— WORK INSTRUCTIONS —
Below are the records. Restate word for word every line from the one that contains "This Policy is framed" through the final line, both included.

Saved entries
========================================
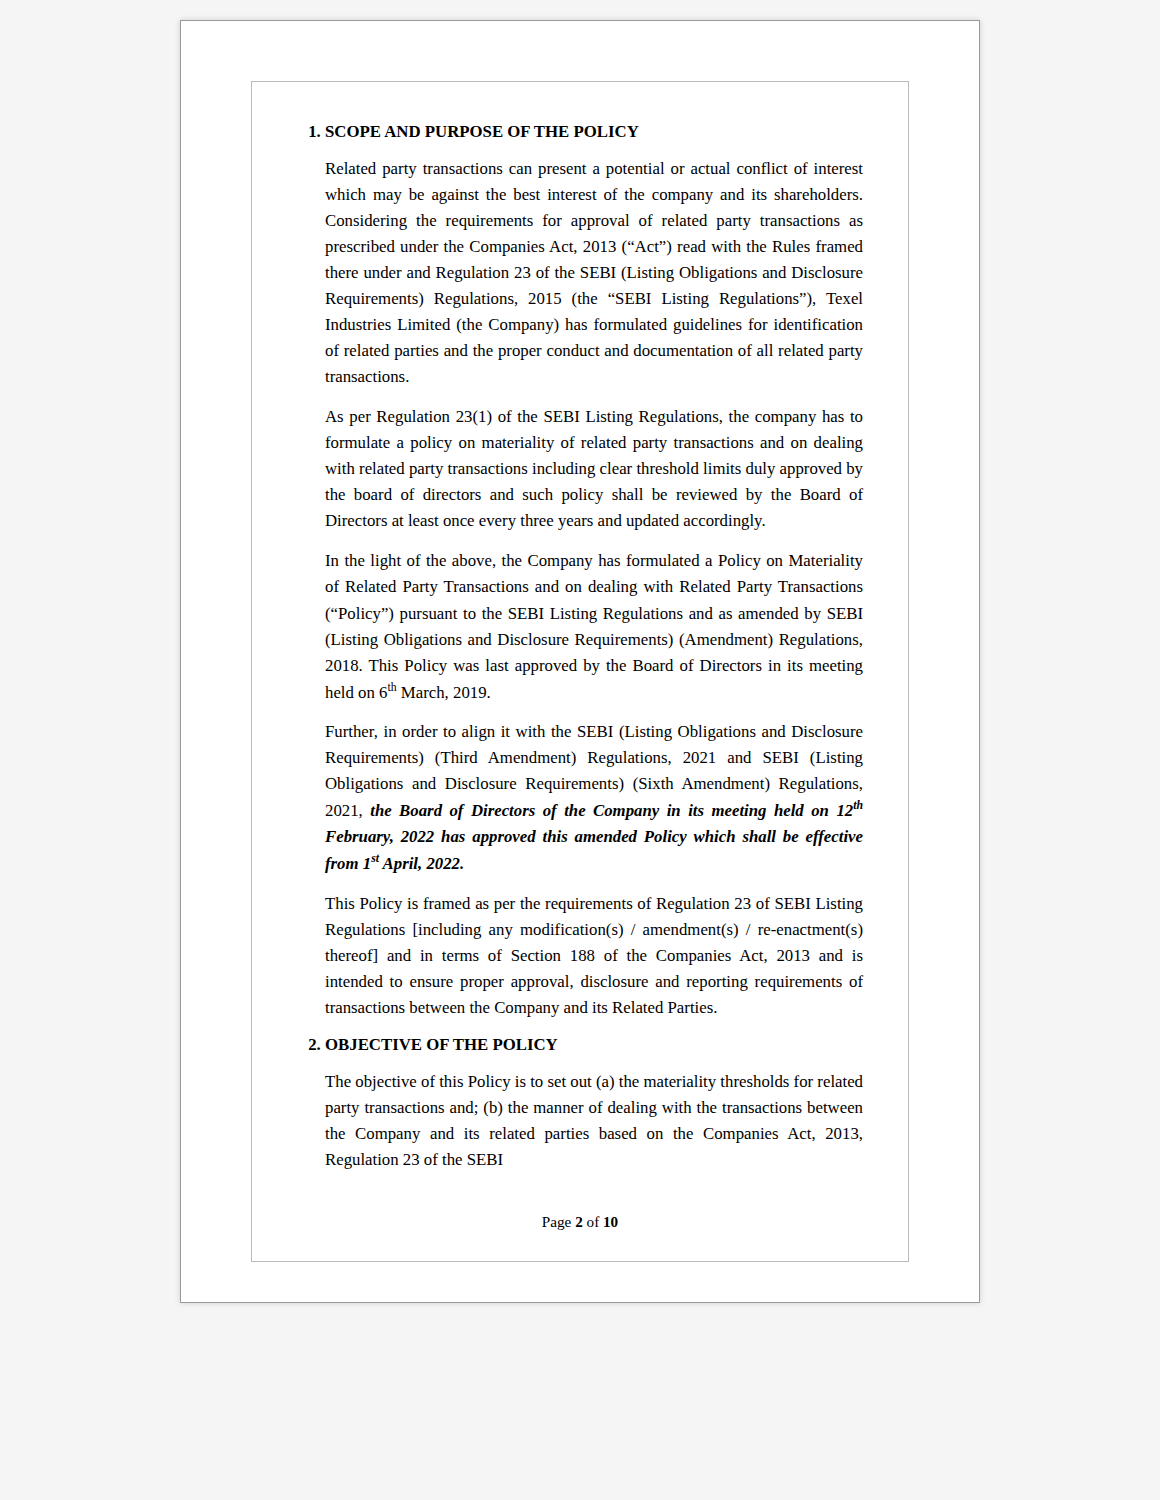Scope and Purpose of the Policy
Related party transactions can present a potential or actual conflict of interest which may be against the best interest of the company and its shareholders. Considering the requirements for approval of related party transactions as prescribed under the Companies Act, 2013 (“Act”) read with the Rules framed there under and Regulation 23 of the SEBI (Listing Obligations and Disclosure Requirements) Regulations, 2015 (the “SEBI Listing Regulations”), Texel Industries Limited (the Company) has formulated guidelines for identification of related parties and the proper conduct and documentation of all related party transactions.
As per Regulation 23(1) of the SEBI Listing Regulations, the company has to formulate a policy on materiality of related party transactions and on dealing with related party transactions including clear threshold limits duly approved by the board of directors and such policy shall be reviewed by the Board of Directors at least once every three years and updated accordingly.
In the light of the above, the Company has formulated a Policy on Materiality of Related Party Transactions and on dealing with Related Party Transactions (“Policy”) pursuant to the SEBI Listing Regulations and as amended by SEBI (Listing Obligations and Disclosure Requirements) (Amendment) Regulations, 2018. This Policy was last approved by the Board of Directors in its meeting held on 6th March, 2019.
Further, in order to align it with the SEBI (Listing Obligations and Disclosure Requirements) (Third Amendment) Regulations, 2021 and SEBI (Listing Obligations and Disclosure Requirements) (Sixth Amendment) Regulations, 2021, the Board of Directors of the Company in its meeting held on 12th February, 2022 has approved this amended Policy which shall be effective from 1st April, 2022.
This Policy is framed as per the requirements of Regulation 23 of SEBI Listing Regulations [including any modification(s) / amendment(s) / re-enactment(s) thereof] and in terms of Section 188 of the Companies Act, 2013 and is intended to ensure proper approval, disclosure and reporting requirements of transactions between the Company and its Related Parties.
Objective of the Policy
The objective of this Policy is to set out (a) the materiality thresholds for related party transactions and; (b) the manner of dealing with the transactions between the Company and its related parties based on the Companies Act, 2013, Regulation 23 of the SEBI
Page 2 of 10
========================================
— YOUR RESPONSE —
This Policy is framed as per the requirements of Regulation 23 of SEBI Listing Regulations [including any modification(s) / amendment(s) / re-enactment(s) thereof] and in terms of Section 188 of the Companies Act, 2013 and is intended to ensure proper approval, disclosure and reporting requirements of transactions between the Company and its Related Parties.
Objective of the Policy
The objective of this Policy is to set out (a) the materiality thresholds for related party transactions and; (b) the manner of dealing with the transactions between the Company and its related parties based on the Companies Act, 2013, Regulation 23 of the SEBI
Page 2 of 10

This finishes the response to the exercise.